Effects of propafenone on KCNH2-linked short QT syndrome: A modelling study

Abstract

The identified genetic short QT syndrome (SQTS) is associated with an increased risk of arrhythmia and sudden death. This study was to investigate the potential effects of propafenone on KCNH2-linked short QT syndrome (SQT1) using a multi-scale biophysically detailed model of the heart developed by ten Tusscher and Panfilov. The ion electrical conductivities were reduced by propafenone in order to simulate the pharmacological effects in healthy and SQT1 cells. Based on the experimental data of McPate et al., the pharmacological effect of propafenone was modelled by dose-dependent IKr blocking.
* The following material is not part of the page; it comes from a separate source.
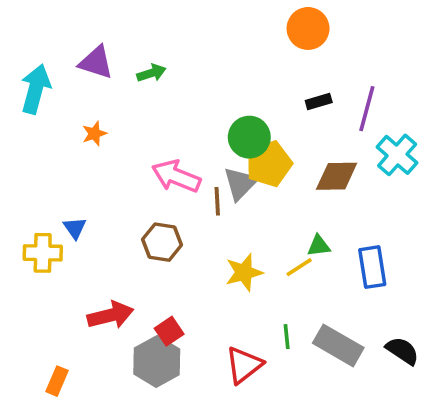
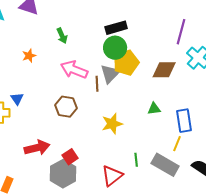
green arrow: (151, 73) -> (62, 36), moved, turned 84
black rectangle: (319, 102) -> (116, 28), moved, size x1.5
orange star: (94, 134) -> (29, 56), moved
yellow line: (299, 267) -> (177, 144), moved, turned -35

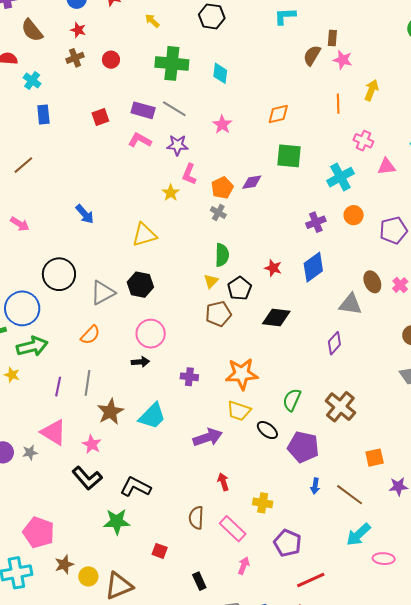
Action potential (AP) profiles and 1D tissue level were analyzed to predict the effects of propafenone on SQT1. Both low- and high- dose of propafenone prolonged APD and QT interval in SQT1 cells. It suggests the superior efficacy of high dose of propafenone on SQT1. However, propafenone did not significantly alter the healthy APD or QT interval at low dose, whereas markedly shortened them at high dose. Our simulation data show that propafenone has a dose-dependently anti-arrhythmic effect on SQT1, and a pro-arrhythmic effect on healthy cells. These computer simulations help to better understand the underlying mechanisms responsible for the initiation or termination of arrhythmias in healthy or SQT1 patients using propafenone.